On Fri, 2019-02-08 at 14:14 +0100, Jiri Denemark wrote:
> On Fri, Feb 08, 2019 at 11:03:34 -0200, Daniel Henrique Barboza wrote:
>> Some devices creates empty (= cpu-less) NUMA nodes to host
>> its memory. This results in topologies where the following
>> sanity rule does not apply as is:
>>
>> nodes * sockets * cores * threads = total_cpus
>>
>> As a result, a call to 'virsh nodeinfo' will return the default
>> value (1) to nodes, sockets and threads, while cores defaults
>> to the total_cpus value. For example, in a Power9 host that has
>> 160 total cpus, 4 cpu-less NUMA nodes, 2 populated NUMA nodes,
>> 1 socket per populated node, 20 cores per socket and 4 threads
>> per socket:
>>
>> $ virsh nodeinfo
>> CPU model: ppc64le
>> CPU(s): 160
>> CPU frequency: 3783 MHz
>> CPU socket(s): 1
>> Core(s) per socket: 160
>> Thread(s) per core: 1
>> NUMA cell(s): 1
>> Memory size: 535981376 KiB
>>
>> This patch adjusts virHostCPUGetInfoPopulateLinux to count the
>> cpu-less NUMA nodes and discard them in the sanity rule, changing
>> it to:
>>
>> (nodes - empty_nodes) * sockets * cores * threads = total_cpus
>>
>> And with this new rule, virsh nodeinfo will return the
>> appropriate info for those topologies, without changing the
>> behavior for any other scenario it was previously working.
>>
>> This is the resulting output of nodeinfo after this patch in the
>> same Power9 host mentioned above:
>>
>> $ virsh nodeinfo
>> CPU model: ppc64le
>> CPU(s): 160
>> CPU frequency: 3783 MHz
>> CPU socket(s): 1
>> Core(s) per socket: 20
>> Thread(s) per core: 4
>> NUMA cell(s): 6
>> Memory size: 535981376 KiB
> This change would break backward compatibility as we have the following
> public macro in libvirt-host.h:
>
> # define VIR_NODEINFO_MAXCPUS(nodeinfo) \
> ((nodeinfo).nodes*(nodeinfo).sockets*(nodeinfo).cores*(nodeinfo).threads)
>
> Anyway, the virNodeInfo structure is just not flexible enough to deal
> with all possible topologies and users are advised to look at the host
> capabilities XML to get a proper view of the host CPU topology.

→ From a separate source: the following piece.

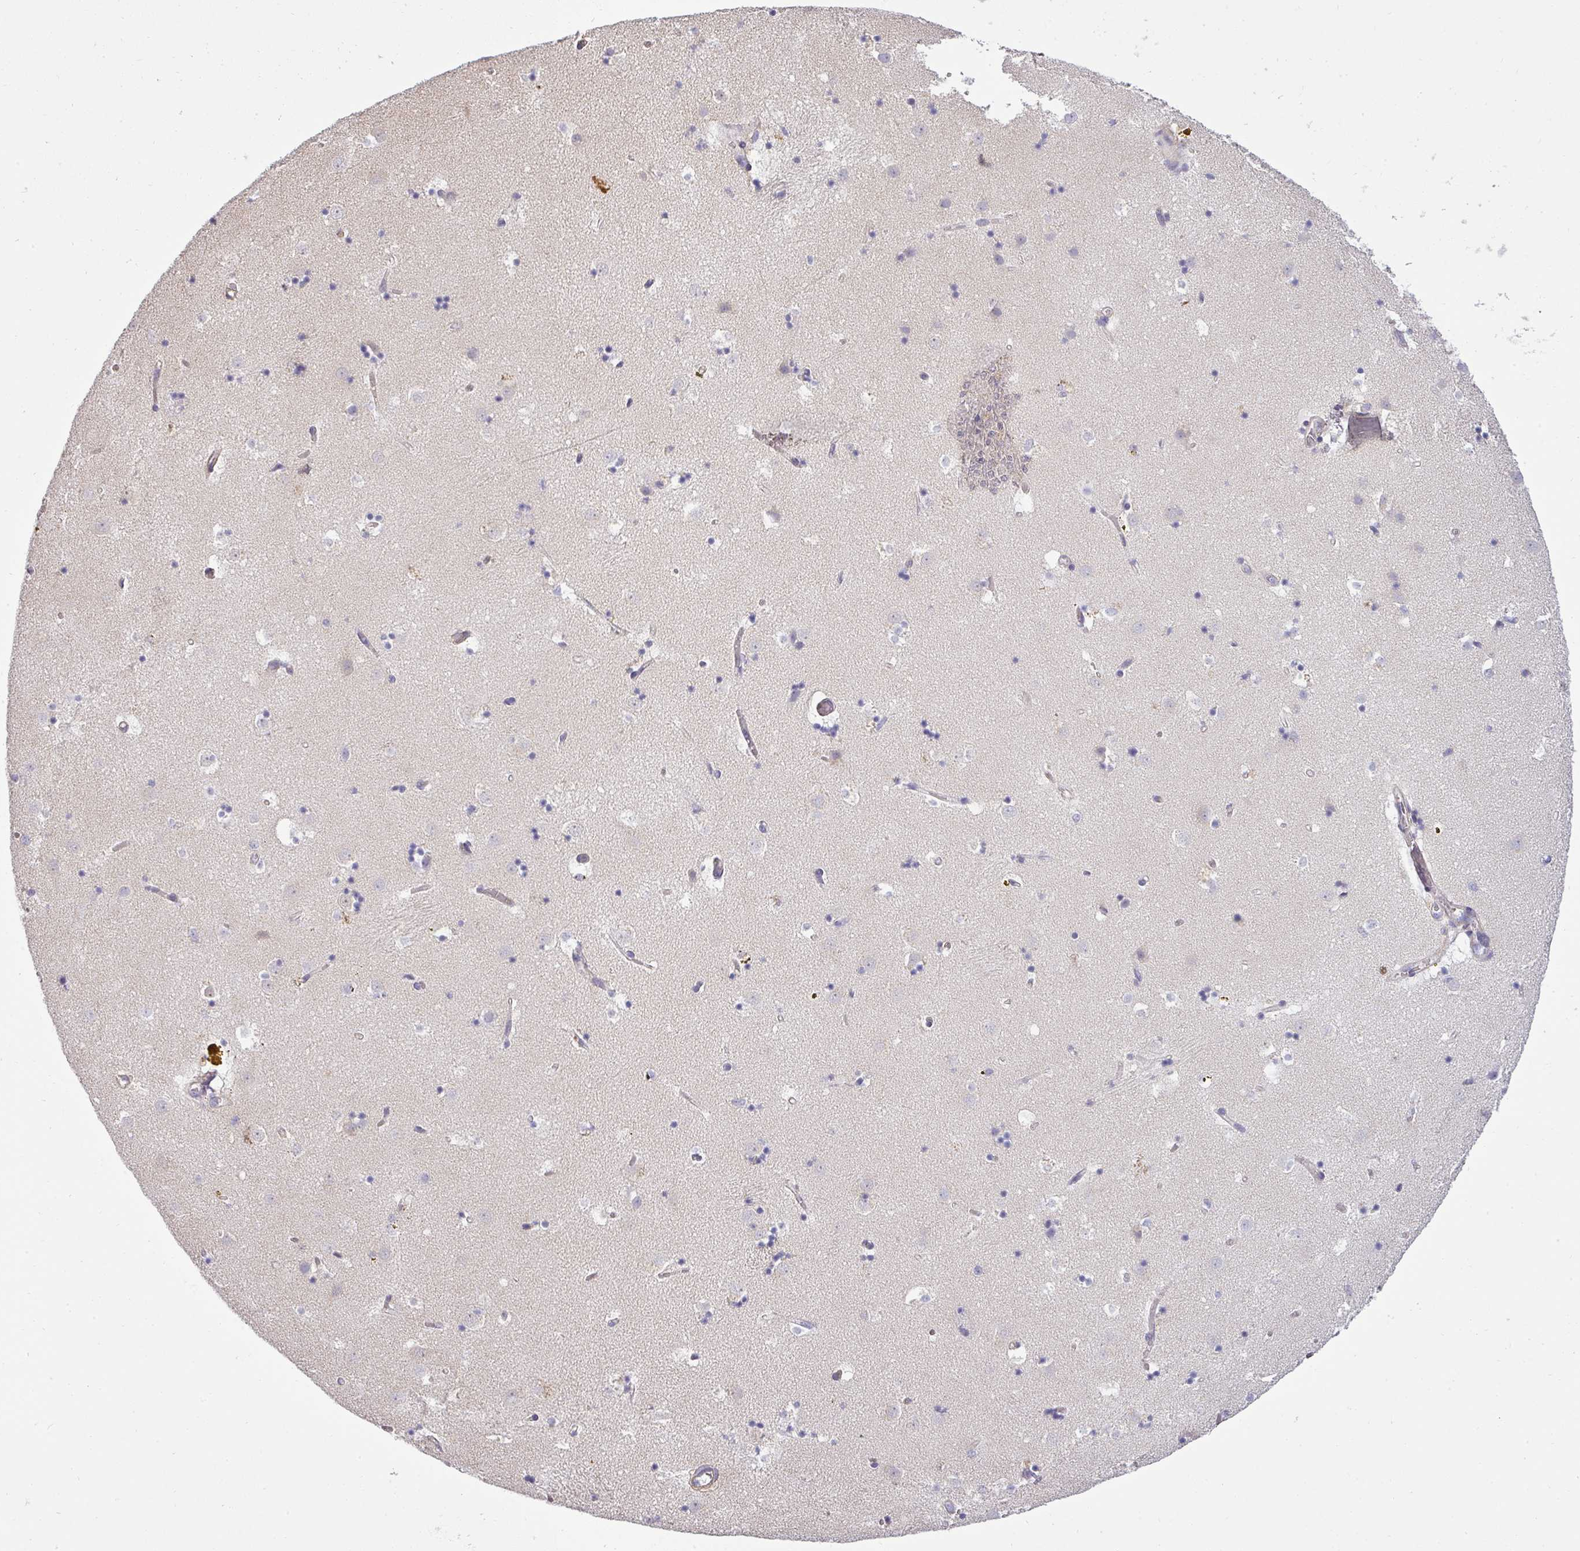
{"staining": {"intensity": "negative", "quantity": "none", "location": "none"}, "tissue": "caudate", "cell_type": "Glial cells", "image_type": "normal", "snomed": [{"axis": "morphology", "description": "Normal tissue, NOS"}, {"axis": "topography", "description": "Lateral ventricle wall"}], "caption": "IHC micrograph of normal caudate: caudate stained with DAB (3,3'-diaminobenzidine) displays no significant protein positivity in glial cells. (Brightfield microscopy of DAB immunohistochemistry (IHC) at high magnification).", "gene": "ZNF835", "patient": {"sex": "male", "age": 58}}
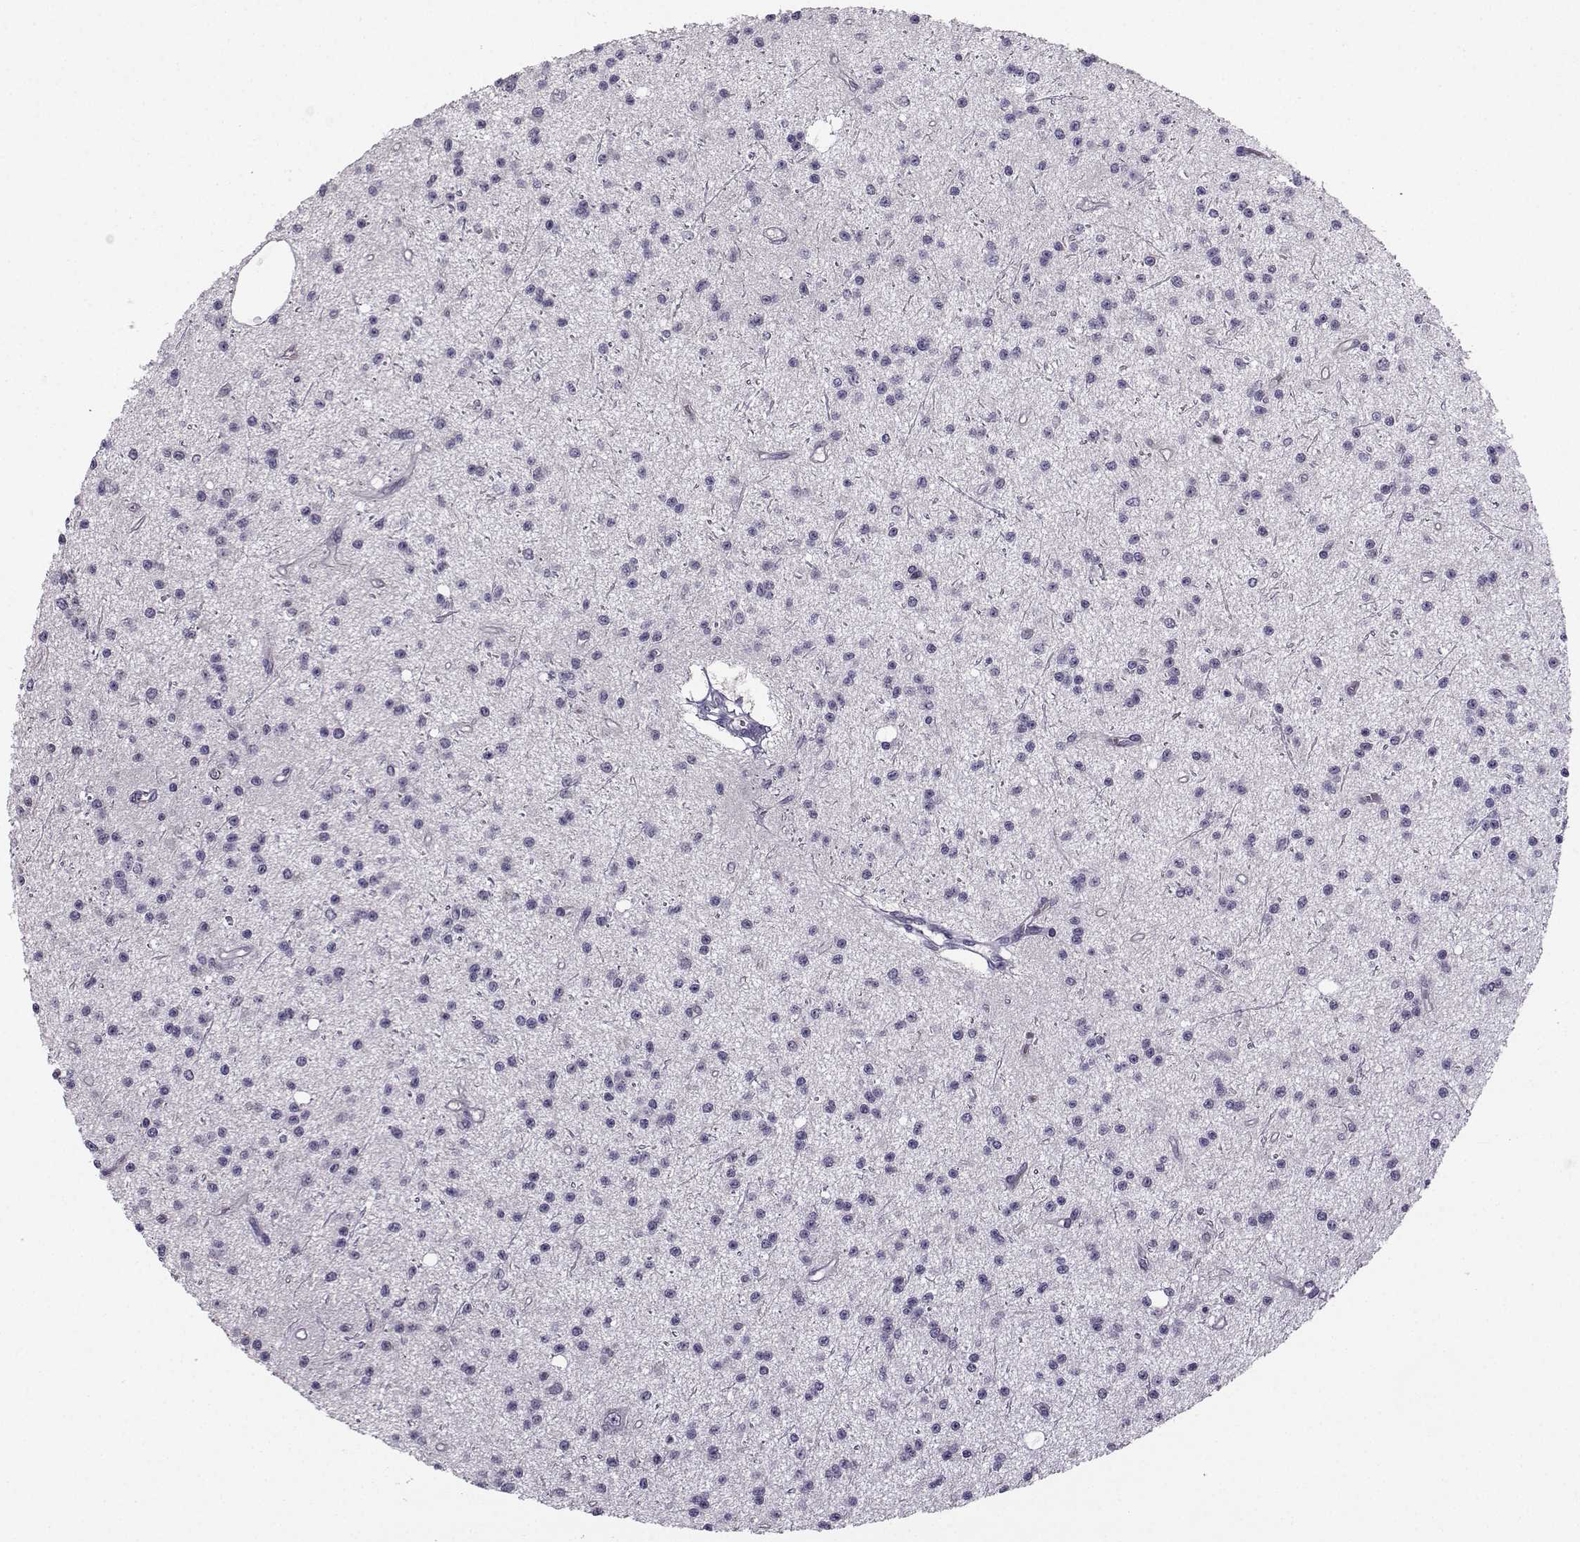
{"staining": {"intensity": "negative", "quantity": "none", "location": "none"}, "tissue": "glioma", "cell_type": "Tumor cells", "image_type": "cancer", "snomed": [{"axis": "morphology", "description": "Glioma, malignant, Low grade"}, {"axis": "topography", "description": "Brain"}], "caption": "DAB (3,3'-diaminobenzidine) immunohistochemical staining of glioma shows no significant staining in tumor cells.", "gene": "FCAMR", "patient": {"sex": "male", "age": 27}}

Correct, and it's even documented as such:
https://libvirt.org/html/libvirt-libvirt-host.html#virNodeInfo
So, as long as the number of CPUs is reported correctly (which it
seems to be) and 'virsh capabilities' doesn't report incorrect
information in the <topology> element, then there's nothing to be
fixed - except for applications that still use virNodeInfo ;)
Fair enough. Guess it's better to leave this one alone then.
ps: is virNodeInfo somewhat deprecated for showing CPU topology then?
Thanks,
DHB